Turkey leftovers. Turkey soup. Turkey sandwiches. Lots of them.

In terms of parades, there is nothing like Philadelphia’s. I still remember the Gimbel’s Thanksgiving Day Parade, even though it ended when I was only 7.

Philadelphians don’t know how lucky they are to have the best Thanksgiving Day parade around — and that’s not to mention the Mummers on New Year’s Day.

Michael Leibrandt, Abington

Playing nice with a tyrant

I found Jonathan Zimmerman’s recent column — about how we should stop referring to Donald Trump as a “fascist” — both aggravating and naive.

Mr. Zimmerman essentially wants us to “play nice” with Trump. Just like the spineless German politicians did with Adolf Hitler in the 1930s. How did that turn out?

Has Mr. Zimmerman read the nefarious, hate-riddled treatise called Project 2025?

Or has he heard Trump call for the elimination of Democratic lawmakers? By elimination, I mean death.

Or has he heard Trump refer to journalists as ugly, pigs, etc.?

And the list of outrageous statements by Trump goes on and on and on — unabated and sadly often not refuted by the mainstream press.

Donald Trump is — by his own actions — a fascist. He is, in practice, the orange Hitler.

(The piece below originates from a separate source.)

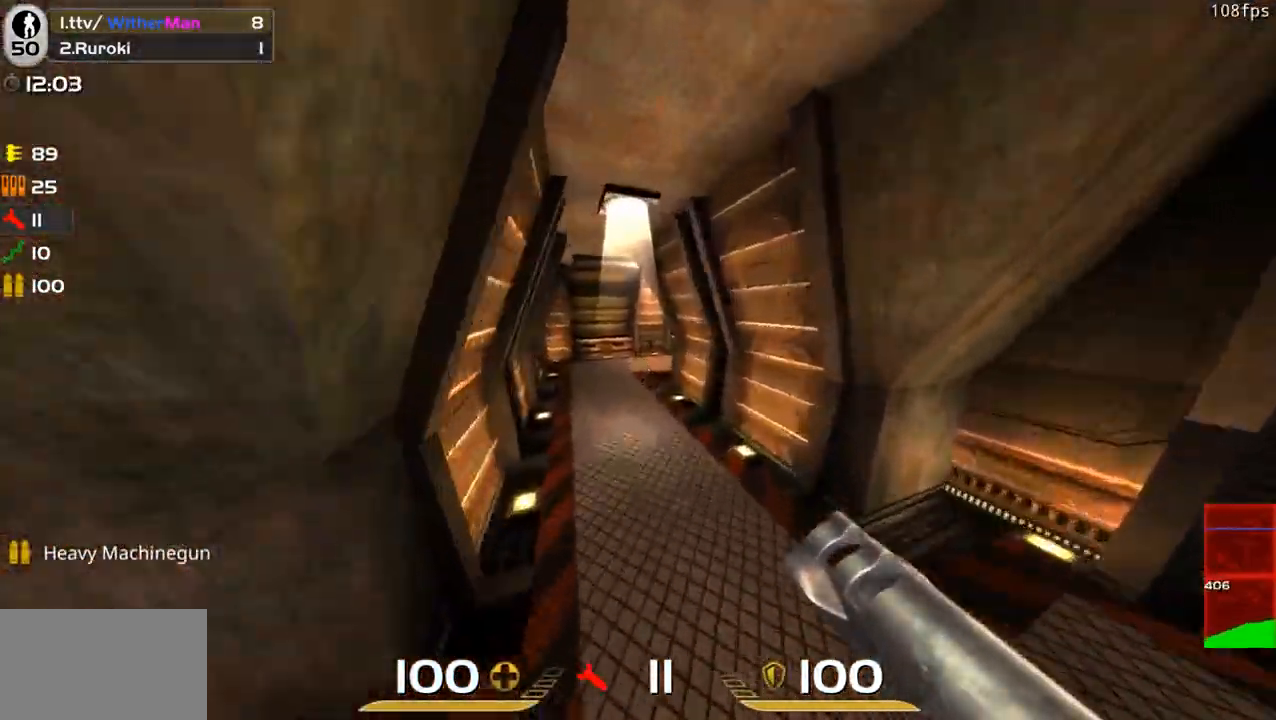
{"keys": ["w"], "mouse": [], "events": [[283, "a", "up"]]}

Europe learned a very sobering lesson in the 1930s: You can’t appease a tyrant! You must confront him on his own terms. He understands nothing else.

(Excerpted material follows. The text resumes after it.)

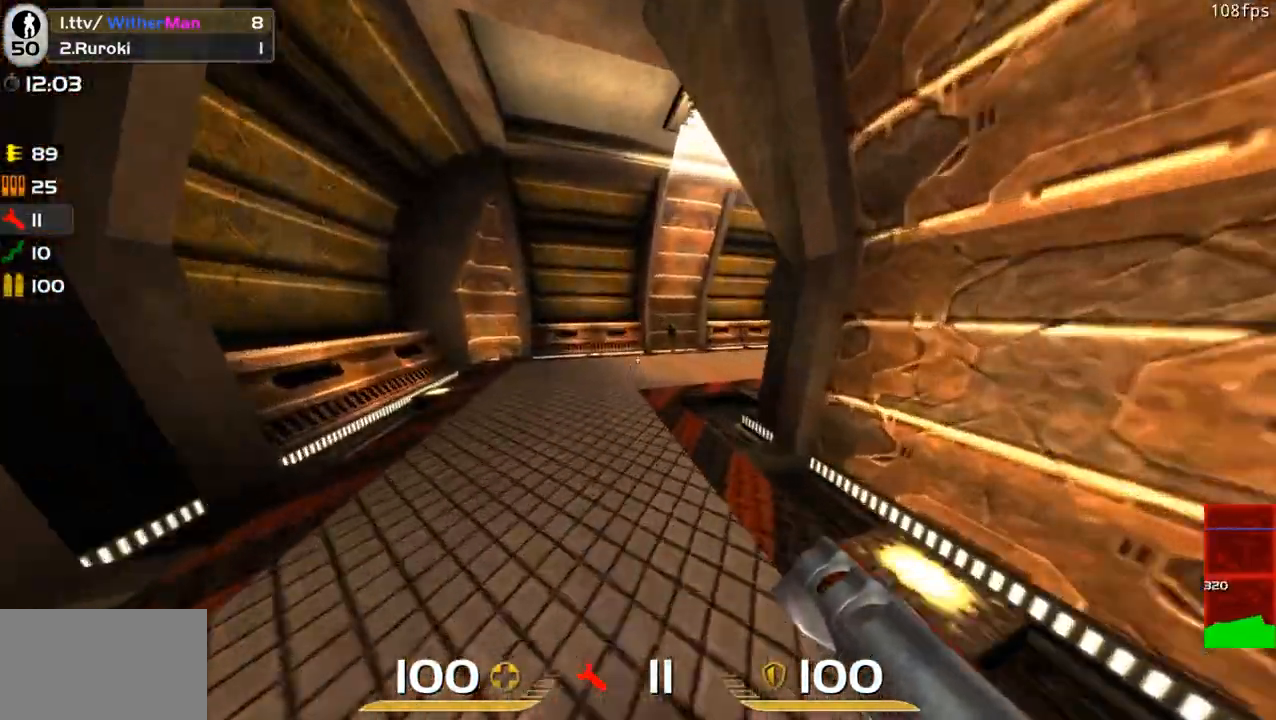
{"keys": ["d", "w"], "mouse": [], "events": [[117, "a", "down"], [217, "a", "up"], [500, "d", "down"]]}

Stephen R. Gring, Ocean City, N.J., University of Pennsylvania, Class of 1979

. . .

In his recent column, Jonathan Zimmerman argues that in order to defeat Donald Trump, we must stop calling him names. The name Mr. Zimmerman suggests we stop using is fascist. He then goes on to say he does see elements of fascism in Trump’s MAGA movement: the relentless denunciation of perceived enemies, the Big Lie about elections, and his misguided belief that he is a strongman who alone can save us. But Mr. Zimmerman thinks it’s an enormous mistake to imagine all his supporters as fascists.

When you support a fascist, you are, in fact, a fascist. Not calling an evil by its name does not defeat it. It just denies reality. And that won’t make it go away.

Barry Berg, Langhorne

A must-win

If you are not yet afraid of the damage our current president is doing by appeasing his buddy Vladimir Putin, just watch 2000 Meters to Andriivka. Just five minutes in, and my stomach was in a knot, while the Russian devil destroyed these young men’s lives. Ukrainian men in hopeless positions, with broken arms and legs, begging their fellow soldiers to leave them behind in a burned-out, desolate wasteland. Meanwhile, a French army chief is warning its citizens that they must be ready for war, and that they must accept they may lose their children when they enlist in the military and head to the battlefield. Russia cannot be given one inch of Ukrainian territory. If we don’t support Ukraine and win this war, we are truly doomed — and we may end up losing our children, as well.